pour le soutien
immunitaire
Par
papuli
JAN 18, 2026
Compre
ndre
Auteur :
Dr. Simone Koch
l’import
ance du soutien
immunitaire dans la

━━━━━━━━━━

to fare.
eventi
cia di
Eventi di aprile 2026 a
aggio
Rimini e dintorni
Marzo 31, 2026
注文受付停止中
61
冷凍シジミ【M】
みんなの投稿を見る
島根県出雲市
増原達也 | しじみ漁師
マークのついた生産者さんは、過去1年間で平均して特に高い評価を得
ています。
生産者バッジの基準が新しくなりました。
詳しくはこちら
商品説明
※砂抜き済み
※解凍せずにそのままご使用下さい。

━━━━━━━━━━

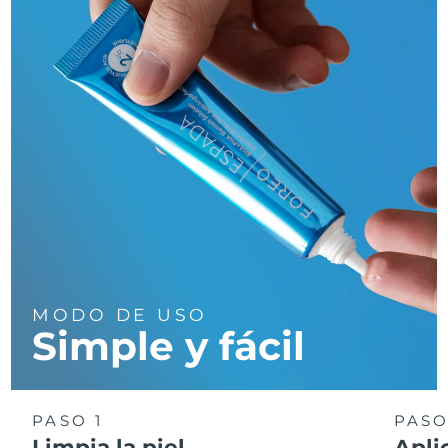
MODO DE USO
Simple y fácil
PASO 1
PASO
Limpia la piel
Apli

━━━━━━━━━━

_Exercise_.
In the records above, find the line with "Dr. Simone Koch"; write out exactly that line and each one after it, stopping after the line with "immunitaire dans la".

_Worked solution_.
Dr. Simone Koch
l’import
ance du soutien
immunitaire dans la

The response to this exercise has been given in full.